CHICAGO — Patent holding company Lodsys, which recently sent out scores of infringement notices to online adult companies, has itself been hit with a suit over threats of lawsuits and attempts to get companies to license its patented methods.
Michigan market research company Foresee Results Inc. said in a suit filed Tuesday at U.S. District Court in Chicago that Lodsys has been sending out infringement notices to several of its customers — Best Buy, Adidas and WE Energies — over four patents, one of which is the same patent that Lodsys is trying to force online adult companies to license.
Just last week, numerous online adult companies received letters delivered by FedEx, saying that the companies have been infringing on U.S. Patent No. 7,222,078, which includes "methods and systems for gathering information from units of a commodity across a network."
According to U.S. Patent No. 7,222,078's abstract, "In an exemplary system, information is received at a central location from different units of a commodity. The information is generated from two-way local interactions between users of the different units of the commodity and a user interface in the different units of the commodity. The interactions elicit from respective users their perceptions of the commodity."
In a preemptive move, Foresee Results on Tuesday asked the federal court for relief by seeking a declaratory judgment against Lodsys' attempt to force licensing over U.S. Patent No. 7,222,078, as well as U.S. Patent Nos. 5,999,908, 7,620,565 and 7,133,834.

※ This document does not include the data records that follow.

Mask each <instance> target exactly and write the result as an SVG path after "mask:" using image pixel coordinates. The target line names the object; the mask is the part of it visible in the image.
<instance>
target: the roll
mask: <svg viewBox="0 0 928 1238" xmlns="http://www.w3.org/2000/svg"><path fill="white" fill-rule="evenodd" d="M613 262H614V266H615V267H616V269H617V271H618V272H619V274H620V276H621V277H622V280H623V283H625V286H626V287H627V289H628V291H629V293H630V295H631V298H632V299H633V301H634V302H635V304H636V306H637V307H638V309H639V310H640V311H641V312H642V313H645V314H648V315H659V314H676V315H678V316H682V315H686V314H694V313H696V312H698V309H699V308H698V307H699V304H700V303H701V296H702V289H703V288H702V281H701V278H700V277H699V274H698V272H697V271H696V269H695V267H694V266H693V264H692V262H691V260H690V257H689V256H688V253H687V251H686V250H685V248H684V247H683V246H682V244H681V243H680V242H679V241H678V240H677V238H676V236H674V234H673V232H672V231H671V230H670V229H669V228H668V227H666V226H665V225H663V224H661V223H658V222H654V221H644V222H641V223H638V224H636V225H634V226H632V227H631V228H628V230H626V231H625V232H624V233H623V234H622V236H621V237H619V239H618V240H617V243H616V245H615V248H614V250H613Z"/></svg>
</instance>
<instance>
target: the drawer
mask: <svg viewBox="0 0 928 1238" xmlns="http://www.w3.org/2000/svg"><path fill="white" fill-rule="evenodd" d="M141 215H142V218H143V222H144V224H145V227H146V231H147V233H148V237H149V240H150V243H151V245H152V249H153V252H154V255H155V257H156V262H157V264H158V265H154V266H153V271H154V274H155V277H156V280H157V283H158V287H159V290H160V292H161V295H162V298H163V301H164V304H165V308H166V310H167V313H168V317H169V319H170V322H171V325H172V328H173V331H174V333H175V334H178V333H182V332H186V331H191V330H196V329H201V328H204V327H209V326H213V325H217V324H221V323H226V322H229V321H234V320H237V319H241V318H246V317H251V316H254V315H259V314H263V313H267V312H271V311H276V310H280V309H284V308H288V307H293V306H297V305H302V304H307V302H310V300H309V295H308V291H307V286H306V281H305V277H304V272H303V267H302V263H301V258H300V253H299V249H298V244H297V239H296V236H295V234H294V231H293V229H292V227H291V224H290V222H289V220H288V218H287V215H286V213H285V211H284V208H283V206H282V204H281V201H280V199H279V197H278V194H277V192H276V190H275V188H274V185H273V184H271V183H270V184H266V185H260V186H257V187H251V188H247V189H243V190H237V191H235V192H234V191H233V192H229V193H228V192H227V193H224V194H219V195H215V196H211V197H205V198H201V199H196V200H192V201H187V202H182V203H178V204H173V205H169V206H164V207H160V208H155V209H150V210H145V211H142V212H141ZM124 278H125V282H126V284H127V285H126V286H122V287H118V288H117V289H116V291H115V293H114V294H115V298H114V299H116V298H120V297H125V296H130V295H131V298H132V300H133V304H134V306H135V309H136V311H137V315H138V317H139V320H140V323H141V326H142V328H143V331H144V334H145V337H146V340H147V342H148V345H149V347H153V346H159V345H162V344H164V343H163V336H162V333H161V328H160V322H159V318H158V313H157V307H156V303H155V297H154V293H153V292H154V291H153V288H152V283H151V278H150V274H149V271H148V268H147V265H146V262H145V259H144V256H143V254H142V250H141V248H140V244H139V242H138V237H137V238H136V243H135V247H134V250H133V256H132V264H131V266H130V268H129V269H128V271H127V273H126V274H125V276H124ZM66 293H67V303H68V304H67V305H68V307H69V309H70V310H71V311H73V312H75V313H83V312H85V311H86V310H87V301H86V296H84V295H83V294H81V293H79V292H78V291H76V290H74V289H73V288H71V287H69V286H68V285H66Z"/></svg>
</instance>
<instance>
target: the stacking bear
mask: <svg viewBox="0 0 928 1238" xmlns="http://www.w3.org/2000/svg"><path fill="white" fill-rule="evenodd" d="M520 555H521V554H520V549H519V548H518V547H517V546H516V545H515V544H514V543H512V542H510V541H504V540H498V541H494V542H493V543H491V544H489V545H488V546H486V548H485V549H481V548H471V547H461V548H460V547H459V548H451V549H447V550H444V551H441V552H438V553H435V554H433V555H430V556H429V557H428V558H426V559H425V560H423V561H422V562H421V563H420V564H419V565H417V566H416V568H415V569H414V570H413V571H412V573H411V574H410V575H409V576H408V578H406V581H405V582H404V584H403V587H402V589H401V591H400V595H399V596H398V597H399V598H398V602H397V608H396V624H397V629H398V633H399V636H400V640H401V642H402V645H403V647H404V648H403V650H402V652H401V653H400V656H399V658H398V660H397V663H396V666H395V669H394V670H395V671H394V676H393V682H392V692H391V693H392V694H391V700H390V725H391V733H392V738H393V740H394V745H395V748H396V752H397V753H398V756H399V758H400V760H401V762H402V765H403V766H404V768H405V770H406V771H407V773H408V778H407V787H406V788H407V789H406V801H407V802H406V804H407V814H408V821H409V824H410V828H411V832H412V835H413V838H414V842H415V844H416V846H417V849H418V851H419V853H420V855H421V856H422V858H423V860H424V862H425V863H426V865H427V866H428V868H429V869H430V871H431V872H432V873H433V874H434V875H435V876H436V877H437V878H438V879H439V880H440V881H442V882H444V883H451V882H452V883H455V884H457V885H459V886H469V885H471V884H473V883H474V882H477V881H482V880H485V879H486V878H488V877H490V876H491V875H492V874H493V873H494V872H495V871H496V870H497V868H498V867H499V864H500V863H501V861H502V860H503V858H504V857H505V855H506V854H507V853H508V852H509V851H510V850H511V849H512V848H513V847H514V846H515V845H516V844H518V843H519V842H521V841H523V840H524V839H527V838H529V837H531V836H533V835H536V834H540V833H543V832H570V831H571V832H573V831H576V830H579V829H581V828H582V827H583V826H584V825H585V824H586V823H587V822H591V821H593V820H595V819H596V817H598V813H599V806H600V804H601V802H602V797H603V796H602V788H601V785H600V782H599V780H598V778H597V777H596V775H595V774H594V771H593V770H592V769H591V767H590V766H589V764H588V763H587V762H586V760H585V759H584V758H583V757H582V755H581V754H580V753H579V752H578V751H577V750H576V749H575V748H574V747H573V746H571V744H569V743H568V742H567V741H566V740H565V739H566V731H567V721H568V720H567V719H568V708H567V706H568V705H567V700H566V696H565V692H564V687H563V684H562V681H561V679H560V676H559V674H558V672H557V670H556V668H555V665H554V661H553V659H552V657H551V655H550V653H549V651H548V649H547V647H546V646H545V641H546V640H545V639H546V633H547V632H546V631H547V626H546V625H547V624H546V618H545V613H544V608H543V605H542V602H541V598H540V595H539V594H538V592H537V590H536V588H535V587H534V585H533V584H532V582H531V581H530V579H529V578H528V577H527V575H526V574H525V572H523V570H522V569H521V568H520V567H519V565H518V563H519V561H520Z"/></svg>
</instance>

ForeSee in Tuesday's suit denies that it infringes any valid and enforceable claim of the U.S. Patent No. 7,222,078's, as well as three others, "and avers that the assertions of infringement cannot be maintained consistently with statutory conditions of patentability and the statutory requirements for disclosure and claiming that must be satisfied for patent validity."
Foresee is asking for declaratory judgment that the patent claims are invalid and a permanent restraining order forcing Lodsys to halt its practice of interfering with its business or customers' business. It also seeks attorneys fees.
Lodsys CEO Mark Small told XBIZ this week that he couldn't comment on the patent infringement notices but would let court filings do the talking for the company.
"We made a decision not to do press and apply our resources to licensing discussions, and we want to be consistent/fair in our policy," Small said.
Foresee attorney Brent Hawkins, of Chicago-based law firm McDermott, Will and Emery, did not immediately respond for comment to XBIZ.